Mit diesem Vorstoss wird ein schon älteres Anliegen, das Postulat Girod 08.3058, "Erweiterung der Anzahl Urheber von parlamentarischen Vorstössen", wiederaufgegriffen, dies mit dem Hinweis, dass der Zeitpunkt für dessen Umsetzung jetzt günstig sei, weil ein grösserer Wechsel bei der Geschäftsdatenbank ansteht. In der Tat ist die Erneuerung der digitalen Geschäftsunterstützung, unter anderem in Erfüllung der Motion Frehner 17.4026, "Digitaler Ratsbetrieb bis 2020", in Arbeit. Mit dem Projekt "Curia plus" ist ein optimierter und stärker ausgebauter Workflow für die Abwicklung parlamentarischer Prozesse sowie eine digitale Plattform zur Erarbeitung und Einreichung von Vorstössen vorgesehen. Das Anliegen des Postulanten könnte im Rahmen dieses Projekts technisch umgesetzt werden. Es muss aber darauf hingewiesen werden, dass die Arbeiten voll im Gang sind und die Anforderungen noch bis im Herbst 2019 abschliessend definiert und formuliert werden. Die Einführung ist für das Jahr 2022 vorgesehen.

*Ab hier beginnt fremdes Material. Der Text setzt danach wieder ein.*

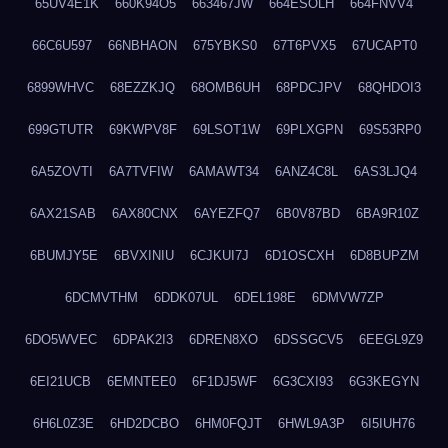
65UV4E1K
660K94O5
663467JW
664ESOLH
664FNVV4
66C6U597
66NBHAON
675YBKS0
67T6PVX5
67UCAPT0
6899WHVC
68EZZKJQ
68OMB6UH
68PDCJPV
68QHDOI3
699GTUTR
69KWPV8F
69LSOT1W
69PLXGPN
69S53RP0
6A5ZOVTI
6A7TVFIW
6AMAWT34
6ANZ4C8L
6AS3LJQ4
6AX21SAB
6AX80CNX
6AYEZFQ7
6B0V87BD
6BA9R10Z
6BUMJY5E
6BVXINIU
6CJKUI7J
6D1OSCXH
6D8BUPZM
6DCMVTHM
6DDK07UL
6DEL198E
6DMVW7ZP
6DO5WVEC
6DPAK2I3
6DREN8XO
6DSSGCV5
6EEGL9Z9
6EI21UCB
6EMNTEE0
6F1DJ5WF
6G3CXI93
6G3KEGYN
6H6L0Z3E
6HD2DCBO
6HM0FQJT
6HWL9A3P
6I5IUH76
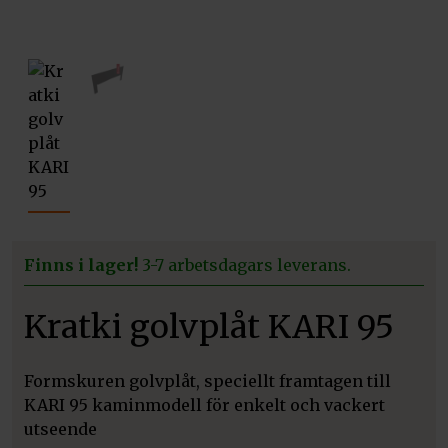
vio
xt
us
Finns i lager!
3-7 arbetsdagars leverans.
Kratki golvplåt KARI 95
Formskuren golvplåt, speciellt framtagen till
KARI 95 kaminmodell för enkelt och vackert
utseende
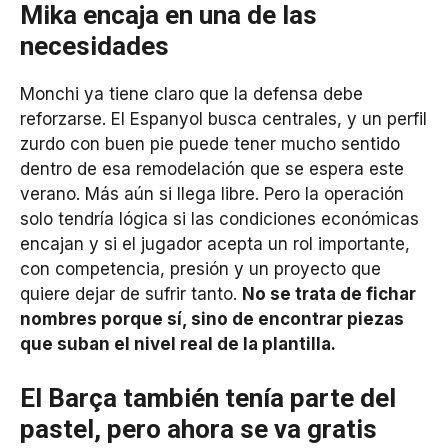
Mika encaja en una de las
necesidades
Monchi ya tiene claro que la defensa debe
reforzarse. El Espanyol busca centrales, y un perfil
zurdo con buen pie puede tener mucho sentido
dentro de esa remodelación que se espera este
verano. Más aún si llega libre. Pero la operación
solo tendría lógica si las condiciones económicas
encajan y si el jugador acepta un rol importante,
con competencia, presión y un proyecto que
quiere dejar de sufrir tanto.
No se trata de fichar
nombres porque sí, sino de encontrar piezas
que suban el nivel real de la plantilla.
El Barça también tenía parte del
pastel, pero ahora se va gratis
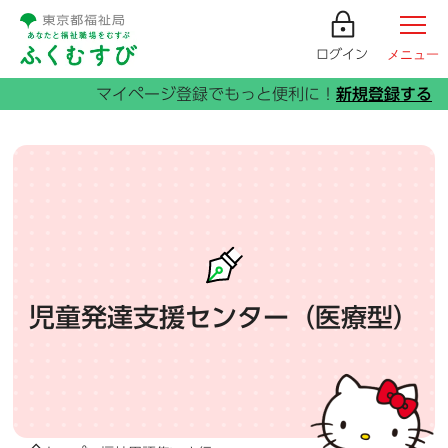
ログイン
メニュー
児童発達支援センター（医療型）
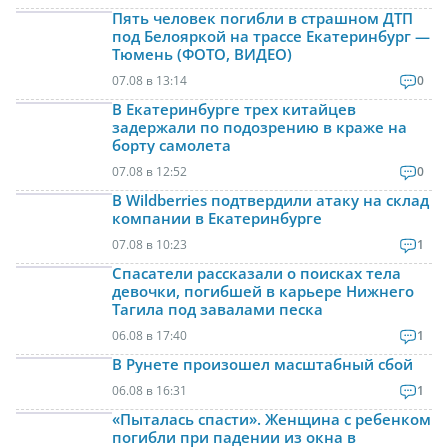
Пять человек погибли в страшном ДТП
под Белояркой на трассе Екатеринбург —
Тюмень (ФОТО, ВИДЕО)
07.08 в 13:14
0
В Екатеринбурге трех китайцев
задержали по подозрению в краже на
борту самолета
07.08 в 12:52
0
В Wildberries подтвердили атаку на склад
компании в Екатеринбурге
07.08 в 10:23
1
Спасатели рассказали о поисках тела
девочки, погибшей в карьере Нижнего
Тагила под завалами песка
06.08 в 17:40
1
В Рунете произошел масштабный сбой
06.08 в 16:31
1
«Пыталась спасти». Женщина с ребенком
погибли при падении из окна в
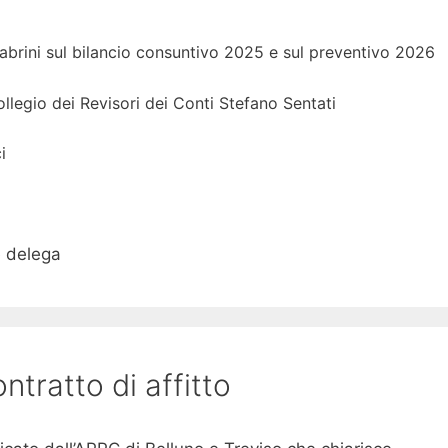
Cabrini sul bilancio consuntivo 2025 e sul preventivo 2026
llegio dei Revisori dei Conti Stefano Sentati
i
e delega
tratto di affitto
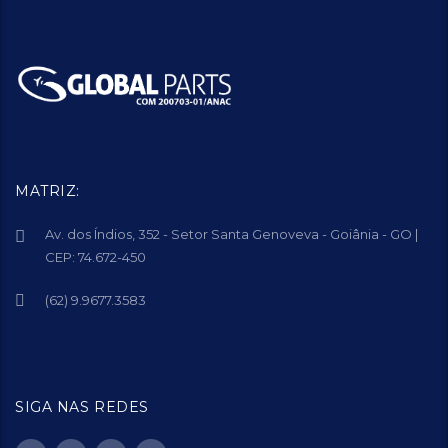
MATRIZ:
Av. dos Índios, 352 - Setor Santa Genoveva - Goiânia - GO |
CEP: 74.672-450
(62) 9.9677.3583
SIGA NAS REDES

Nebst den technischen Arbeiten müssten jedoch auch verschiedene gesetzgeberische Fragen geklärt werden: Wie viele Co-Urheberinnen und -Urheber sollen möglich sein? Gilt die Regelung nur für Motionen und Petitionen oder auch für parlamentarische Initiativen? In welchem Verhältnis steht die Co-Urheberschaft zu den Mitunterzeichnenden des Vorstosses?

Das Büro hat geprüft, wie viele Vorstösse in der nun zu Ende gehenden Legislatur eingereicht wurden. Es sind insgesamt 4825 Vorstösse und davon lediglich 21 gleichlautende Vorstösse, also 0,4 Prozent. In Anbetracht dieser Umstände und der geringen Anzahl von gleichlautenden Vorstössen erachtet es das Büro nicht als sinnvoll, die Co-Urheberschaft einzuführen. Der damit verbundene Mehrwert ist gering und der rechtliche Klärungs- und Regelungsbedarf im Verhältnis dazu bedeutend. Zudem würde dies eher zu einer Verkomplizierung als zu einer Entlastung des Ratsbetriebes führen.

Das Büro ist aber der Auffassung, dass gleichlautende Vorstösse künftig auch nach aussen deutlich als solche kenntlich gemacht werden sollen, und es wird eine entsprechende Anpassung der Geschäftsdatenbank anregen.

Am 9. September hat das Büro einstimmig beschlossen, das Postulat zur Ablehnung zu empfehlen.